■ **EXERCISE PROMPT**
Please edit the entries below so that "catalogue / barcode" is replaced with "catalog / barcode" everywhere, leaving everything else unchanged.

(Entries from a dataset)
◆ ◆ ◆ ◆ ◆
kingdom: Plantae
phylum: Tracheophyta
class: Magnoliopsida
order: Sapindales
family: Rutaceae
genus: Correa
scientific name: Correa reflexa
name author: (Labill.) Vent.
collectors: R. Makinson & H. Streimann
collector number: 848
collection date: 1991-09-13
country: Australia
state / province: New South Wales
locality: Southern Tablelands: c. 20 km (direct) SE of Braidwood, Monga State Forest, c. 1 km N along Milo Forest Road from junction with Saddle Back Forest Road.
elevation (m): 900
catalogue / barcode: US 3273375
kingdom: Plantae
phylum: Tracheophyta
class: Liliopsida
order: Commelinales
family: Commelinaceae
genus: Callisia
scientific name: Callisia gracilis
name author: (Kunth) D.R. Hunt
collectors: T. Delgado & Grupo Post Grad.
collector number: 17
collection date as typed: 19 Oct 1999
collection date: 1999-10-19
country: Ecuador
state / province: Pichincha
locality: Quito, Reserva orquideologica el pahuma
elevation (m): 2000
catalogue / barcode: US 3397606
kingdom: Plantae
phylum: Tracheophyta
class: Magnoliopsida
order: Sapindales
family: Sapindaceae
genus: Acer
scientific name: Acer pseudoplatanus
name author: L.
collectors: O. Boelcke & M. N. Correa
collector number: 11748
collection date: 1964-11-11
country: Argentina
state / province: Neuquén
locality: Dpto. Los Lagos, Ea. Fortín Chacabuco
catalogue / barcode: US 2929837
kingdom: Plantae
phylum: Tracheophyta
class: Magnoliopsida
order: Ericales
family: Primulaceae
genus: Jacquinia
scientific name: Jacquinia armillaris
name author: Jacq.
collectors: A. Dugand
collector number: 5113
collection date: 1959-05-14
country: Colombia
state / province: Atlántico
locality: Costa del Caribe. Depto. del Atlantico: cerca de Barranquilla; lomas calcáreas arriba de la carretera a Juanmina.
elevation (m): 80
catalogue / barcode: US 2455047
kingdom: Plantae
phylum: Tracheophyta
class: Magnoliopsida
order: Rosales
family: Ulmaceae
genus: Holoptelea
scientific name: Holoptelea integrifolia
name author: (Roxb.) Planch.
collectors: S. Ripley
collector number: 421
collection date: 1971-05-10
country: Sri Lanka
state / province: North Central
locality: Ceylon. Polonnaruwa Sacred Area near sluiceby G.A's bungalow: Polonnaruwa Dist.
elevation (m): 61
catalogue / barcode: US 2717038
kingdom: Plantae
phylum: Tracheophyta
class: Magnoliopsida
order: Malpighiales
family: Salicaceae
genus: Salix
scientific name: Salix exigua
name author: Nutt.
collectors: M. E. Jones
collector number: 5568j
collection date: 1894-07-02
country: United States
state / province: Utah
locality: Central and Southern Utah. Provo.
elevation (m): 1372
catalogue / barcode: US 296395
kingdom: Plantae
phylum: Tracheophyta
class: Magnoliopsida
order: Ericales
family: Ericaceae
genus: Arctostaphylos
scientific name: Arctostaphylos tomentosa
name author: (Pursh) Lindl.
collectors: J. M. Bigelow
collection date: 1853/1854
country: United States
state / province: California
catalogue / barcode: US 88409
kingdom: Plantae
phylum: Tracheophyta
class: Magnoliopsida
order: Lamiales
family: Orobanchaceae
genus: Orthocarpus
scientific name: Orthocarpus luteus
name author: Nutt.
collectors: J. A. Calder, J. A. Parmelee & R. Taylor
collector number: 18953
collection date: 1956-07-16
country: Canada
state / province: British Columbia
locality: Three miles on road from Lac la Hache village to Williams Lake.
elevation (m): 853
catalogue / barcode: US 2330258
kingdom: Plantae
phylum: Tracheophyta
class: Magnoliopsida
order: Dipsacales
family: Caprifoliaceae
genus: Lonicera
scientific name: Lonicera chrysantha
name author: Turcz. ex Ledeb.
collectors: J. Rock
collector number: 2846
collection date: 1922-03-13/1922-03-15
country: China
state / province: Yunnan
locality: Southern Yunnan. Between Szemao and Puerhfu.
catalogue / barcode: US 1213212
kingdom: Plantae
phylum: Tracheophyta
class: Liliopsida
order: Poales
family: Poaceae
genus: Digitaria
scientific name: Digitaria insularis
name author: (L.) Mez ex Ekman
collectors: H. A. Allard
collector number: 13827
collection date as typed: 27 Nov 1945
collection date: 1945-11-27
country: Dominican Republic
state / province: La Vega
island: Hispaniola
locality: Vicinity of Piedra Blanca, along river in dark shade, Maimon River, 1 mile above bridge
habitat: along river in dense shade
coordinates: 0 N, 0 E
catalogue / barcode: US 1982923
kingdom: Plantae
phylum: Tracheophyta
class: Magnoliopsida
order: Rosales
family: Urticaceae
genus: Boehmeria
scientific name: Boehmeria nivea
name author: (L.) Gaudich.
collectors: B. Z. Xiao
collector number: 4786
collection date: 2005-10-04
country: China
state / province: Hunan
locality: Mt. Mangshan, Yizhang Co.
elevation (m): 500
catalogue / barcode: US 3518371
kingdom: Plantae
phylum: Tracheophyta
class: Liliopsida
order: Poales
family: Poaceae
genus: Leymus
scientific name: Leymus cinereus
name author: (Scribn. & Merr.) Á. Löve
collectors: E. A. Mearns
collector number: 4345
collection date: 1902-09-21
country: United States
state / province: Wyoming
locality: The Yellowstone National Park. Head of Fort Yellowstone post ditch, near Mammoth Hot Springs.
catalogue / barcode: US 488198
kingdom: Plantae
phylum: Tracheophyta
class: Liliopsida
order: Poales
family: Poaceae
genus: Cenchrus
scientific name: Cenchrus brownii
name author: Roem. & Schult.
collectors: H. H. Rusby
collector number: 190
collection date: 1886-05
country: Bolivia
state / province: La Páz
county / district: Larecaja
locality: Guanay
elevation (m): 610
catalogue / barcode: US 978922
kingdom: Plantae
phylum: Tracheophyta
◆ ◆ ◆ ◆ ◆
■ **FINAL ANSWER**
kingdom: Plantae
phylum: Tracheophyta
class: Magnoliopsida
order: Sapindales
family: Rutaceae
genus: Correa
scientific name: Correa reflexa
name author: (Labill.) Vent.
collectors: R. Makinson & H. Streimann
collector number: 848
collection date: 1991-09-13
country: Australia
state / province: New South Wales
locality: Southern Tablelands: c. 20 km (direct) SE of Braidwood, Monga State Forest, c. 1 km N along Milo Forest Road from junction with Saddle Back Forest Road.
elevation (m): 900
catalog / barcode: US 3273375
kingdom: Plantae
phylum: Tracheophyta
class: Liliopsida
order: Commelinales
family: Commelinaceae
genus: Callisia
scientific name: Callisia gracilis
name author: (Kunth) D.R. Hunt
collectors: T. Delgado & Grupo Post Grad.
collector number: 17
collection date as typed: 19 Oct 1999
collection date: 1999-10-19
country: Ecuador
state / province: Pichincha
locality: Quito, Reserva orquideologica el pahuma
elevation (m): 2000
catalog / barcode: US 3397606
kingdom: Plantae
phylum: Tracheophyta
class: Magnoliopsida
order: Sapindales
family: Sapindaceae
genus: Acer
scientific name: Acer pseudoplatanus
name author: L.
collectors: O. Boelcke & M. N. Correa
collector number: 11748
collection date: 1964-11-11
country: Argentina
state / province: Neuquén
locality: Dpto. Los Lagos, Ea. Fortín Chacabuco
catalog / barcode: US 2929837
kingdom: Plantae
phylum: Tracheophyta
class: Magnoliopsida
order: Ericales
family: Primulaceae
genus: Jacquinia
scientific name: Jacquinia armillaris
name author: Jacq.
collectors: A. Dugand
collector number: 5113
collection date: 1959-05-14
country: Colombia
state / province: Atlántico
locality: Costa del Caribe. Depto. del Atlantico: cerca de Barranquilla; lomas calcáreas arriba de la carretera a Juanmina.
elevation (m): 80
catalog / barcode: US 2455047
kingdom: Plantae
phylum: Tracheophyta
class: Magnoliopsida
order: Rosales
family: Ulmaceae
genus: Holoptelea
scientific name: Holoptelea integrifolia
name author: (Roxb.) Planch.
collectors: S. Ripley
collector number: 421
collection date: 1971-05-10
country: Sri Lanka
state / province: North Central
locality: Ceylon. Polonnaruwa Sacred Area near sluiceby G.A's bungalow: Polonnaruwa Dist.
elevation (m): 61
catalog / barcode: US 2717038
kingdom: Plantae
phylum: Tracheophyta
class: Magnoliopsida
order: Malpighiales
family: Salicaceae
genus: Salix
scientific name: Salix exigua
name author: Nutt.
collectors: M. E. Jones
collector number: 5568j
collection date: 1894-07-02
country: United States
state / province: Utah
locality: Central and Southern Utah. Provo.
elevation (m): 1372
catalog / barcode: US 296395
kingdom: Plantae
phylum: Tracheophyta
class: Magnoliopsida
order: Ericales
family: Ericaceae
genus: Arctostaphylos
scientific name: Arctostaphylos tomentosa
name author: (Pursh) Lindl.
collectors: J. M. Bigelow
collection date: 1853/1854
country: United States
state / province: California
catalog / barcode: US 88409
kingdom: Plantae
phylum: Tracheophyta
class: Magnoliopsida
order: Lamiales
family: Orobanchaceae
genus: Orthocarpus
scientific name: Orthocarpus luteus
name author: Nutt.
collectors: J. A. Calder, J. A. Parmelee & R. Taylor
collector number: 18953
collection date: 1956-07-16
country: Canada
state / province: British Columbia
locality: Three miles on road from Lac la Hache village to Williams Lake.
elevation (m): 853
catalog / barcode: US 2330258
kingdom: Plantae
phylum: Tracheophyta
class: Magnoliopsida
order: Dipsacales
family: Caprifoliaceae
genus: Lonicera
scientific name: Lonicera chrysantha
name author: Turcz. ex Ledeb.
collectors: J. Rock
collector number: 2846
collection date: 1922-03-13/1922-03-15
country: China
state / province: Yunnan
locality: Southern Yunnan. Between Szemao and Puerhfu.
catalog / barcode: US 1213212
kingdom: Plantae
phylum: Tracheophyta
class: Liliopsida
order: Poales
family: Poaceae
genus: Digitaria
scientific name: Digitaria insularis
name author: (L.) Mez ex Ekman
collectors: H. A. Allard
collector number: 13827
collection date as typed: 27 Nov 1945
collection date: 1945-11-27
country: Dominican Republic
state / province: La Vega
island: Hispaniola
locality: Vicinity of Piedra Blanca, along river in dark shade, Maimon River, 1 mile above bridge
habitat: along river in dense shade
coordinates: 0 N, 0 E
catalog / barcode: US 1982923
kingdom: Plantae
phylum: Tracheophyta
class: Magnoliopsida
order: Rosales
family: Urticaceae
genus: Boehmeria
scientific name: Boehmeria nivea
name author: (L.) Gaudich.
collectors: B. Z. Xiao
collector number: 4786
collection date: 2005-10-04
country: China
state / province: Hunan
locality: Mt. Mangshan, Yizhang Co.
elevation (m): 500
catalog / barcode: US 3518371
kingdom: Plantae
phylum: Tracheophyta
class: Liliopsida
order: Poales
family: Poaceae
genus: Leymus
scientific name: Leymus cinereus
name author: (Scribn. & Merr.) Á. Löve
collectors: E. A. Mearns
collector number: 4345
collection date: 1902-09-21
country: United States
state / province: Wyoming
locality: The Yellowstone National Park. Head of Fort Yellowstone post ditch, near Mammoth Hot Springs.
catalog / barcode: US 488198
kingdom: Plantae
phylum: Tracheophyta
class: Liliopsida
order: Poales
family: Poaceae
genus: Cenchrus
scientific name: Cenchrus brownii
name author: Roem. & Schult.
collectors: H. H. Rusby
collector number: 190
collection date: 1886-05
country: Bolivia
state / province: La Páz
county / district: Larecaja
locality: Guanay
elevation (m): 610
catalog / barcode: US 978922
kingdom: Plantae
phylum: Tracheophyta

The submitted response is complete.